START MATERIALS PROVIDED

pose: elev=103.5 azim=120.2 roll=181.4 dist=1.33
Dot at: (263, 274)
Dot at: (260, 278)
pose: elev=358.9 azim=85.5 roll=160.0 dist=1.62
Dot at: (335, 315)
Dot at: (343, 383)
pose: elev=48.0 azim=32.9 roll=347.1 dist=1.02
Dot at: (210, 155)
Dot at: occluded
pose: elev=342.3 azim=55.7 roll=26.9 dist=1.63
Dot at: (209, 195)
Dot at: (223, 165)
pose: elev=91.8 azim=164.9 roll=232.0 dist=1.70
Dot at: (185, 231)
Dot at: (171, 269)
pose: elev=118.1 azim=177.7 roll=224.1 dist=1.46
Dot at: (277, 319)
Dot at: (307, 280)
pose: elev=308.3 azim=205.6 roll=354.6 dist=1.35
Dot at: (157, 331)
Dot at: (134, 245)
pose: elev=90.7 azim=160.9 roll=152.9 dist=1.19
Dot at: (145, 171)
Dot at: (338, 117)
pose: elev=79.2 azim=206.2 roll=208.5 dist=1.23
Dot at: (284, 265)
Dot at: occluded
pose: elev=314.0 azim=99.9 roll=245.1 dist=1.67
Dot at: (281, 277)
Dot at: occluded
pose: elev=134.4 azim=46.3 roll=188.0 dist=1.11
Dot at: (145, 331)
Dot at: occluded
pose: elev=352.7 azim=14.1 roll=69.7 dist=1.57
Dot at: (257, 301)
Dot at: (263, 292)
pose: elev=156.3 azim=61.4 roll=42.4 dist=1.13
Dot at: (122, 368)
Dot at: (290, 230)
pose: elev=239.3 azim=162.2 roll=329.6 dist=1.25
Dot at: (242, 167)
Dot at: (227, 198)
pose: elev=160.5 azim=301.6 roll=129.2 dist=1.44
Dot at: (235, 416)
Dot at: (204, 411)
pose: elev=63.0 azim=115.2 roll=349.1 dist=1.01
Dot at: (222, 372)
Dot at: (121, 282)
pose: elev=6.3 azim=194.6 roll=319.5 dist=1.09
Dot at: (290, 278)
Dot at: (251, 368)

END MATERIALS PROVIDED

▶ **PROBLEM**
Write out all of the rows again, swapping every "dist" for "distance" and keeping everything else the same.

▶ **REPLY**
pose: elev=103.5 azim=120.2 roll=181.4 distance=1.33
Dot at: (263, 274)
Dot at: (260, 278)
pose: elev=358.9 azim=85.5 roll=160.0 distance=1.62
Dot at: (335, 315)
Dot at: (343, 383)
pose: elev=48.0 azim=32.9 roll=347.1 distance=1.02
Dot at: (210, 155)
Dot at: occluded
pose: elev=342.3 azim=55.7 roll=26.9 distance=1.63
Dot at: (209, 195)
Dot at: (223, 165)
pose: elev=91.8 azim=164.9 roll=232.0 distance=1.70
Dot at: (185, 231)
Dot at: (171, 269)
pose: elev=118.1 azim=177.7 roll=224.1 distance=1.46
Dot at: (277, 319)
Dot at: (307, 280)
pose: elev=308.3 azim=205.6 roll=354.6 distance=1.35
Dot at: (157, 331)
Dot at: (134, 245)
pose: elev=90.7 azim=160.9 roll=152.9 distance=1.19
Dot at: (145, 171)
Dot at: (338, 117)
pose: elev=79.2 azim=206.2 roll=208.5 distance=1.23
Dot at: (284, 265)
Dot at: occluded
pose: elev=314.0 azim=99.9 roll=245.1 distance=1.67
Dot at: (281, 277)
Dot at: occluded
pose: elev=134.4 azim=46.3 roll=188.0 distance=1.11
Dot at: (145, 331)
Dot at: occluded
pose: elev=352.7 azim=14.1 roll=69.7 distance=1.57
Dot at: (257, 301)
Dot at: (263, 292)
pose: elev=156.3 azim=61.4 roll=42.4 distance=1.13
Dot at: (122, 368)
Dot at: (290, 230)
pose: elev=239.3 azim=162.2 roll=329.6 distance=1.25
Dot at: (242, 167)
Dot at: (227, 198)
pose: elev=160.5 azim=301.6 roll=129.2 distance=1.44
Dot at: (235, 416)
Dot at: (204, 411)
pose: elev=63.0 azim=115.2 roll=349.1 distance=1.01
Dot at: (222, 372)
Dot at: (121, 282)
pose: elev=6.3 azim=194.6 roll=319.5 distance=1.09
Dot at: (290, 278)
Dot at: (251, 368)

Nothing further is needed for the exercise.